“That Was Really Peaceful”

“That was really peaceful”

I got up Friday morning and prepared to do what I hadn’t done in months: work outside with teens. I had the usual nervous thoughts: “Do I have everything in my daypack? Do I have a good backup plan in case it’s needed? Have I given myself enough time this morning?” plus a few newer ones “Do I still remember how to talk to people in person? Will it be hard for everyone to keep masks on? Will the size of this group be challenging?” Knowing that I had done everything I needed to and that I was prepared as I could be, I headed over to Technology Leadership High School with Matt to facilitate a day of outdoor teambuilding, working on communication skills, and connecting with nature.
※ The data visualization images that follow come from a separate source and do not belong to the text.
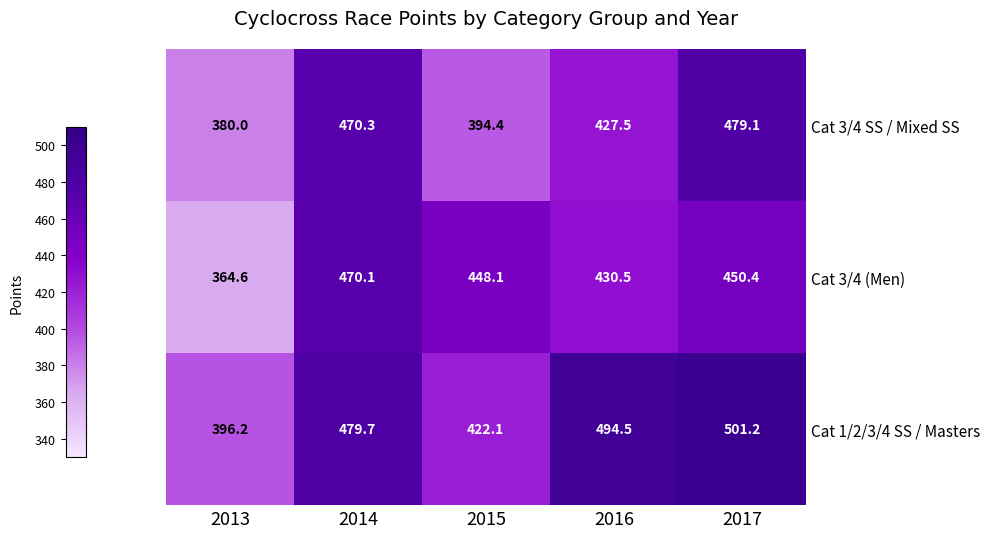

Is it true that Cat 3/4 SS / Mixed SS equals 152.4 at 2015?

False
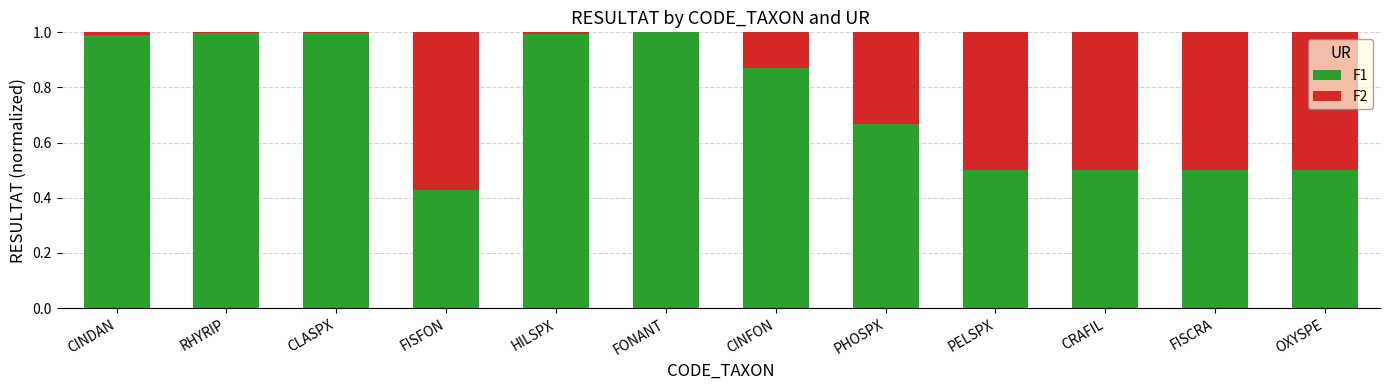

What is the highest value of the F1 series?

1.0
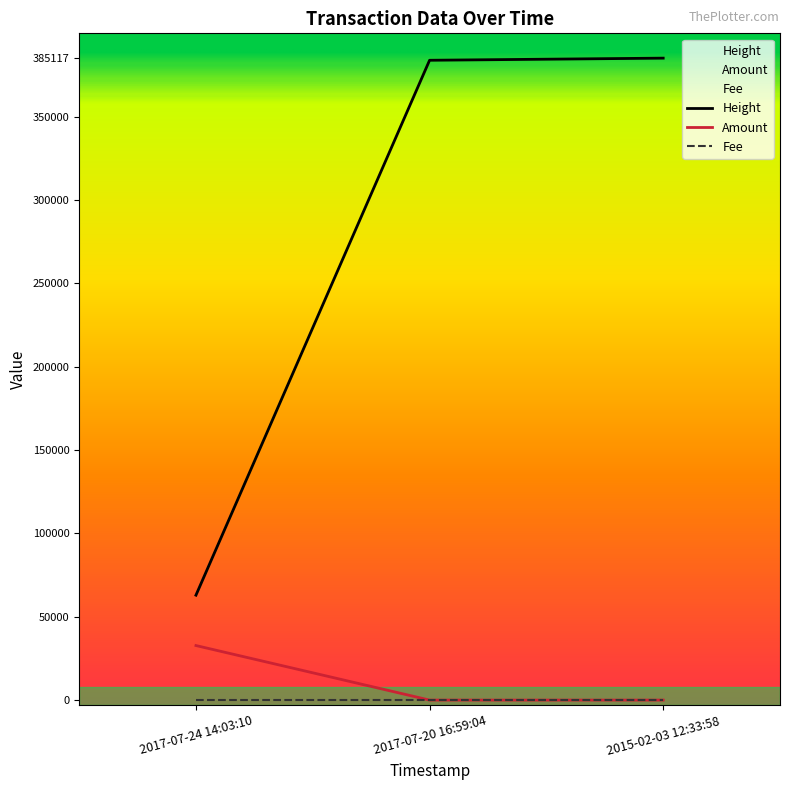

What is the minimum value for Fee?

1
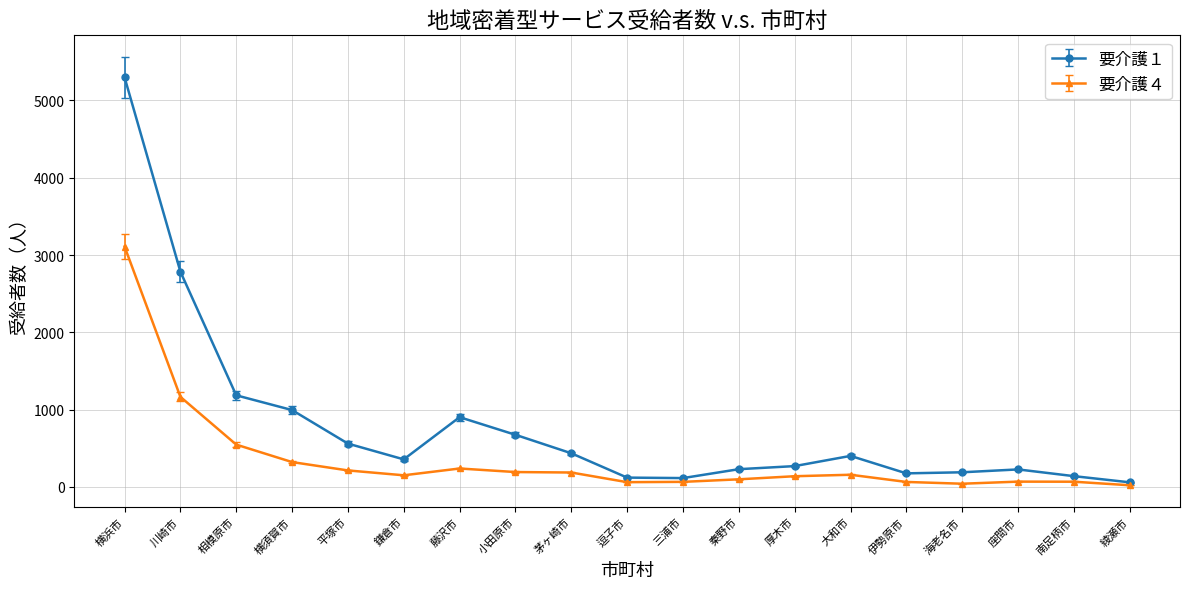

True or false: 要介護４ has more than 1 points higher than both neighbors.

True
We arrived at the school and met our small group of 4 students plus one recent graduate who was assigned to be our helper. After the typical few minutes of awkwardness, we were all cracking jokes–clearly happy to be in the presence of others. The students aren’t allowed in the school building yet, so this was the first time they had seen in each in person in months. Although the Science and Technology Park area is indeed an apt location for a technology focused school, the outdoor space at the school has far more asphalt than nature spaces, so we head to the nearby park.

We then spend the entire morning outside and in community with each other. We play games, guide each other through an obstacle course while blindfolded, spend time nature journaling, snack (of course), and practice mindfulness.  Before walking back to the school, we talk about what we enjoyed about the day, what was challenging, and what our take aways were. We talked a lot about communication, working through challenging situations, how nice it was to be with each other and outside. Then one student says, “You know, I’m going to do this at home. Just sitting, looking at that tree, and trying to draw it. That was really peaceful.”

That, of course, is the dream. That students you’re working with enjoyed themselves enough to pursue the same activity on their own, that even in a decidedly urban area we were able to find connection with nature, and that the community created allows for a student to express something like that. As we walk back to their school, I can’t stop smiling.

We’ll continue working with Technology Leadership High School students over the next few months in small groups at the park as well as after school hikes and I can’t wait to have a chance to spend more time with these students and dive deeper into nature with them.